Bruce J. Hawker ist kein Piratencomic, die Reihe steht vielmehr in der Tradition von Abenteuer- und Seefahrer-Filmen wie Des Königs Admiral (Die Bücher von C.S. Forester mit seinem Helden Horatio Hornblower), oder später Peter Weirs Master and Commander oder Comics wie Surcouf (auch bei Splitter). Hawker ist der junge Kapitän, der stolz sein erstes Schiff führt, bald aber erkennen muss, dass ihm von der Admiralität ein Himmelfahrtskommando übertragen wurde. Das natürlich prompt in die Hose geht. Nach seiner Rückkehr fällt er erwartungsgemäß in Ungnade, ersteht unter Arrest, ist entehrt. Seine Stiefeltern und seine Verlobte wenden sich von ihm ab. Wie Ben Hur soll er sich als Galeerensträfling verdingen und muss er seine Ehre wieder erlangen. Das Storytelling ist ab und an etwas holprig. Warum beispielsweise vertraut man einem völlig unerfahrenen Kapitän eine solch wertvolle Fracht an – eine öminöse Geheimwaffe, deren Beschaffenheit wir nie erfahren? Warum schickt man ihn damit direkt in Richtung der feindlichen spanischen Flotte?

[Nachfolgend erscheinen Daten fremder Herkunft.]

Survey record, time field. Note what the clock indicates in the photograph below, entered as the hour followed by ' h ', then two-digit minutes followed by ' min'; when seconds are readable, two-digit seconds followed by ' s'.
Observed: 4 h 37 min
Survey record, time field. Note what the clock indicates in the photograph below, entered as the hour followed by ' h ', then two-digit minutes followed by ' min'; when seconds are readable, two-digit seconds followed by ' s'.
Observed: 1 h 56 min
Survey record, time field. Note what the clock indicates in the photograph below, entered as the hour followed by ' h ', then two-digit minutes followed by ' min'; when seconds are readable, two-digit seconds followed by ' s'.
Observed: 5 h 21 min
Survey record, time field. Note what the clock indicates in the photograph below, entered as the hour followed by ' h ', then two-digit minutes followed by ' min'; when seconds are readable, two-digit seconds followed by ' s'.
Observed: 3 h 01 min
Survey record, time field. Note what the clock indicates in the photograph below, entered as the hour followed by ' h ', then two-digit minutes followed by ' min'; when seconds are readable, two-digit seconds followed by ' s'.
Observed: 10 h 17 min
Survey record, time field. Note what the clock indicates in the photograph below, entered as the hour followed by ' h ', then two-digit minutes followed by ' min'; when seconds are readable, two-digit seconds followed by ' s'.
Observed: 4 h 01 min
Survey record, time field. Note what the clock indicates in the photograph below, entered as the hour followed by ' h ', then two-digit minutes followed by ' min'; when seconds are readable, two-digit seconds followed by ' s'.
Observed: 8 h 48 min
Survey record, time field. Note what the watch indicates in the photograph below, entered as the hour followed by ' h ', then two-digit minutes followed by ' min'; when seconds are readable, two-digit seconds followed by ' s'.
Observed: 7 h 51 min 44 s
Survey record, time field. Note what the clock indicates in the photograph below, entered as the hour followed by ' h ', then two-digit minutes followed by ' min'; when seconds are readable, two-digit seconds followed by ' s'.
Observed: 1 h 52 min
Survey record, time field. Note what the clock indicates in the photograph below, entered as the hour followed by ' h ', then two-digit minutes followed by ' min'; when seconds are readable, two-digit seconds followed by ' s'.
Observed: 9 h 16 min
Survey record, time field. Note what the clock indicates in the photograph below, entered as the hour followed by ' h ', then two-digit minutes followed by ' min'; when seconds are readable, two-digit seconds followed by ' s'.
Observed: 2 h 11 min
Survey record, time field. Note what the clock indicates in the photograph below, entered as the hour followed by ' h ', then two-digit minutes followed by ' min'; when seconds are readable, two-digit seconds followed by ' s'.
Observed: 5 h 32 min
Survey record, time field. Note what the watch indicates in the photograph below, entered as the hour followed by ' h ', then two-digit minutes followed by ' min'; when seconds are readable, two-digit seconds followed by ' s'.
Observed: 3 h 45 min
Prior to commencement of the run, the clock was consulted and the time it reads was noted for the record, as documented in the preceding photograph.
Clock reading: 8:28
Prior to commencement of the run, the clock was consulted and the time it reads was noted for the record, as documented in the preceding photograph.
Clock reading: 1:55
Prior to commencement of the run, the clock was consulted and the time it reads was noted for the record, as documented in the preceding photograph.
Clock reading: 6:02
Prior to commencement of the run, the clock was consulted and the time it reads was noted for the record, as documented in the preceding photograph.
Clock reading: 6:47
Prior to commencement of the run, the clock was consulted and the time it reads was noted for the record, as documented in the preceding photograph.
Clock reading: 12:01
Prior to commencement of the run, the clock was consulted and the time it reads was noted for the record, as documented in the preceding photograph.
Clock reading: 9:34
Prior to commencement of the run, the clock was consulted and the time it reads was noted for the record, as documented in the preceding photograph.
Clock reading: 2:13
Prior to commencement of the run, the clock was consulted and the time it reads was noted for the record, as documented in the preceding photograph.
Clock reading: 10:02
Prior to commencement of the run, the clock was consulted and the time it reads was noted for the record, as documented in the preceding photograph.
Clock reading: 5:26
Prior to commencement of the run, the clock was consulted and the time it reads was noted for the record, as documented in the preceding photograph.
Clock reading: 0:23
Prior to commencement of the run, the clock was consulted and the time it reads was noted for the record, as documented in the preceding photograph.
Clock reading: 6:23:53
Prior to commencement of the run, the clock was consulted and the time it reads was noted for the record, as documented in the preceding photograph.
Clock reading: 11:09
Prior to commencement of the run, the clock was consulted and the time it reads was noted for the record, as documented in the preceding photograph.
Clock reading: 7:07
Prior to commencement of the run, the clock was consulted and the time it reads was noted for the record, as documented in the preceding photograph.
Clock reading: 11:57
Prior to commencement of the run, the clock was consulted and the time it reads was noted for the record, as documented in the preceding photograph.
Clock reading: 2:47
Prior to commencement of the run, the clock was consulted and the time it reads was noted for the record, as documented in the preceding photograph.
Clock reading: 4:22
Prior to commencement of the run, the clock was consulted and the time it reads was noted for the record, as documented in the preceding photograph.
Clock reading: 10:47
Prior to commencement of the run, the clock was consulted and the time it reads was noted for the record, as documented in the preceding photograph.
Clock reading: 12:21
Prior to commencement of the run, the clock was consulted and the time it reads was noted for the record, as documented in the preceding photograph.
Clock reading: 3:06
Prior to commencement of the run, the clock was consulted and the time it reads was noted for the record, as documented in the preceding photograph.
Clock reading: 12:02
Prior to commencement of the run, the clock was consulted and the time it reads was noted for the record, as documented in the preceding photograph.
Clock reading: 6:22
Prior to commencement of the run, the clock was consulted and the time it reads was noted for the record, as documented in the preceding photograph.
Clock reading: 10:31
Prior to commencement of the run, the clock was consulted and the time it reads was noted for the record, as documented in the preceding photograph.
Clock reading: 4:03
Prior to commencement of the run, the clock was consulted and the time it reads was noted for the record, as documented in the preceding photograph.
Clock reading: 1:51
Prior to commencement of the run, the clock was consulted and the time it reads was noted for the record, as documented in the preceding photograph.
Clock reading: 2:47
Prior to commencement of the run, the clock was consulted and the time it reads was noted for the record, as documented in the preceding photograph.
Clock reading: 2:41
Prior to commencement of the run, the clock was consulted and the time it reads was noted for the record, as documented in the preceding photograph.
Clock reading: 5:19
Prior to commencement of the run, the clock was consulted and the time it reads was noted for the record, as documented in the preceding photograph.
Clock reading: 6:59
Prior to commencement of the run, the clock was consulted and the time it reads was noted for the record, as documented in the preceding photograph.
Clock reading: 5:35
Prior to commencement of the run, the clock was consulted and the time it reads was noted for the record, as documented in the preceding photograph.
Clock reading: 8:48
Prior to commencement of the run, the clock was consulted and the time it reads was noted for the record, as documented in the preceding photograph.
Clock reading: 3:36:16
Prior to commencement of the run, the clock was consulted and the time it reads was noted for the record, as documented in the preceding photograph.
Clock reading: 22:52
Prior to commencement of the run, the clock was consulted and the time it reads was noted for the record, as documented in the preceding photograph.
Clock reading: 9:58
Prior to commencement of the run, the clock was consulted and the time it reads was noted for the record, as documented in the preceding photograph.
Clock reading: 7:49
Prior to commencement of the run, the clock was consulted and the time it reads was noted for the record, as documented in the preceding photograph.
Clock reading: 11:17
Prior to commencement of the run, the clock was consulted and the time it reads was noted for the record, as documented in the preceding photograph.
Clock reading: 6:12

Aber Vances Zeichnungen machen die Schwächen in der Story mehr als wett. Sie sind kraftstrotzend, rauh wie das Meer. So gefallen sie mir am besten. Später, bei seiner Erfolgsserie XIII waren sie zwar filigraner, aber auch schon wieder geglättet. Die Darstellungen im Sturm, mit aufbrausender Gischt, mit hohen Wellen sind fast lebendig und atmosphärisch dicht dargestellt. Gleiches gilt auch für die Nachtszenen. Alle drei Geschichten beinhalten etliche Panels, an denen man sich nicht genug satt sehen kann. Die detailgetraue Wiedergabe der Schiffe, der militärischen Abläufe (Die Bedienung der Kanonen) zeigt, wie intensiv sich Vance mit der dieser Zeit beschäftigt haben muss. Man sieht, dass die Serie eine Herzensangelegenheit war.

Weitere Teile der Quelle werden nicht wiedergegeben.